Skip any image you find and restate the rest of the data word for word.
____________
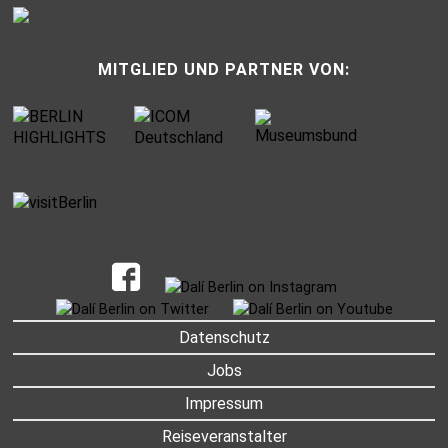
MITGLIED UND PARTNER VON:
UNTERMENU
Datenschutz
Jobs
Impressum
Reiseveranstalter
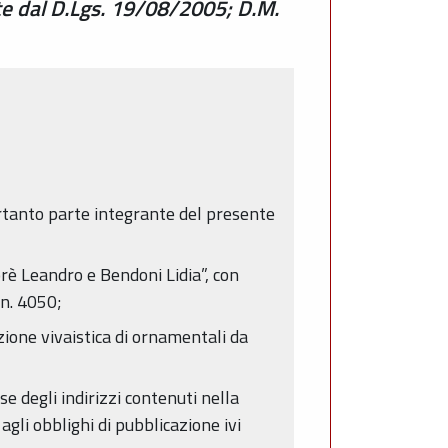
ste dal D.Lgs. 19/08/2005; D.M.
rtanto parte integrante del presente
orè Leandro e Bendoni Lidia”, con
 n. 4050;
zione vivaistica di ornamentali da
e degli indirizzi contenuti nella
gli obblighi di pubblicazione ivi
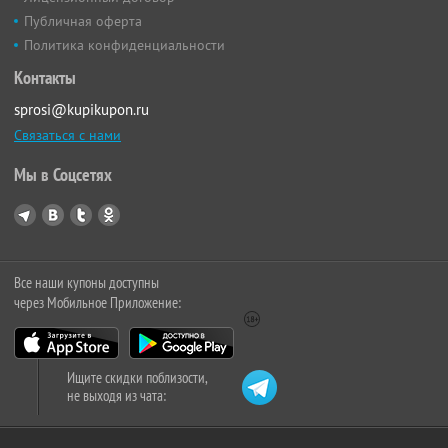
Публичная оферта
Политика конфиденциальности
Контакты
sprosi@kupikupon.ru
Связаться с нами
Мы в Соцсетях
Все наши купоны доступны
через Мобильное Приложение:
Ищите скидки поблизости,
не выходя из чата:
____________
**SOLUTION TO THIS TASK**
MITGLIED UND PARTNER VON:
UNTERMENU
Datenschutz
Jobs
Impressum
Reiseveranstalter
ste dal D.Lgs. 19/08/2005; D.M.
rtanto parte integrante del presente
orè Leandro e Bendoni Lidia”, con
 n. 4050;
zione vivaistica di ornamentali da
e degli indirizzi contenuti nella
gli obblighi di pubblicazione ivi
Публичная оферта
Политика конфиденциальности
Контакты
sprosi@kupikupon.ru
Связаться с нами
Мы в Соцсетях
Все наши купоны доступны
через Мобильное Приложение:
Ищите скидки поблизости,
не выходя из чата:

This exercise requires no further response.